ZFS Performance: RAIDz1 vs mirroring
ZFS Raidz Performance, Capacity and Integrity
ZFS Record Sizes for Different Workloads
Battle testing ZFS, Btrfs and mdadm+dm-integrity
ZFS tuning cheat sheet
Pro tip, don't go crazy with datasets; nifty for snapshots and zfs-send/receive-ing, but they are their own filesystems.

[!note]+ Moving files/folders across datasets requires copy+delete even if datasets are nested/in same zpool
Analogous to moving data across drives in windows (e.g. fooFolder from c:\ to d:\)
Bad: /tv/, /movies/, /downloads/ as separate datasets
Good: /media/ dataset with folders /media/tv/, /media/movies/, /media/downloads/

Improve performance when browsing millions of files in ZFS by setting arc_meta_min

[!quote]
If you have a lot of files, like hundreds of thousands or millions photos on hard drives, there's a setting in ZFS you can change to improve performance when indexing or browsing the files.

Going through my 682,000 files went 64 seconds to only 5 seconds. It's amazing. ZFS usually keeps metadata cached in ARC but it's not very smart when ARC gets full.
You can set arc_meta_min to large enough to hold all the metadata, and then fill the arc metadata cache, so this will improve performance for rsync, find, or anything that scans through all the files and folders.

I can even scan and navigate the entire directory tree with the disks spun down, it's like the Dynamix cache dirs plugin but way better.

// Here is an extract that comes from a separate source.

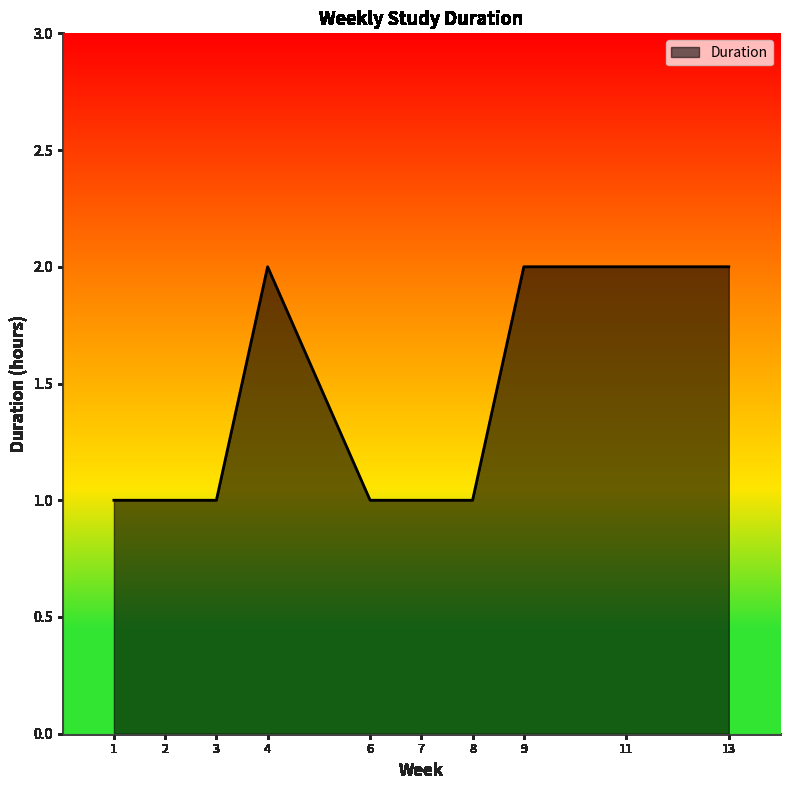

The value at 2 is 0. True or false?

False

On unraid, you can do this

Run a command to scan all files, eg. ls -lahR /mnt/zpool/ > /dev/null and see how long it takes (minutes)

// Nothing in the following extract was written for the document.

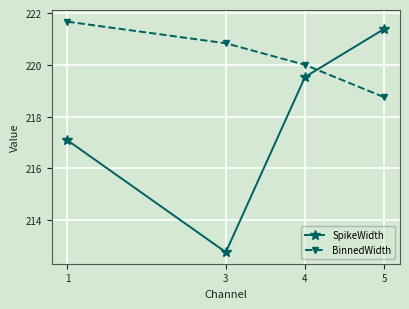

The BinnedWidth series shows 61.9 at 3. True or false?

False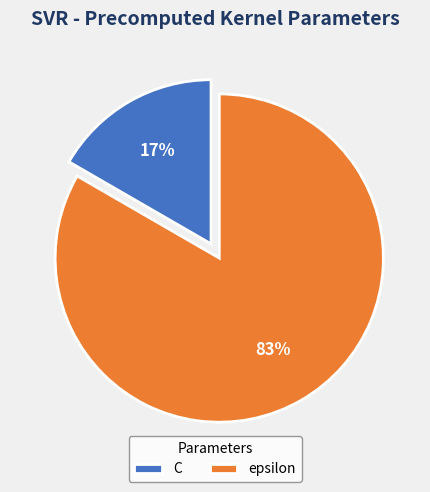

Count the number of slices in the pie.

2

cat /proc/spl/kstat/zfs/arcstats and check how much arc_meta_used (if it's close to arc_meta_max then maybe increase your arc size and try again)

Scan all files again and see how much faster it is (few seconds)

Copy large file (several GB) from the ZFS share to your PC

Scan all files again, if the times are all about the same then stop here because this won't help, but if it's slow then continue

Make zfs_arc_meta_min a bigger number than your arc_meta_used in step 2 by doing echo 3088630576 >> /sys/module/zfs/parameters/zfs_arc_meta_min with your number

Try steps 1 - 5 again, scanning should be always fast now

To make the setting permanent, create/edit /boot/config/modprobe.d/zfs.conf and put options zfs zfs_arc_meta_min=3088630576 there with your number

recordsize: general rules of thumb
1M: Sequential workloads
1M: General-purpose file sharing/storage
1M: BitTorrent download folders
64K: KVM virtual machines using Qcow2 file-based storage
16K: MySQL/InnoDB
8K: PostgreSQL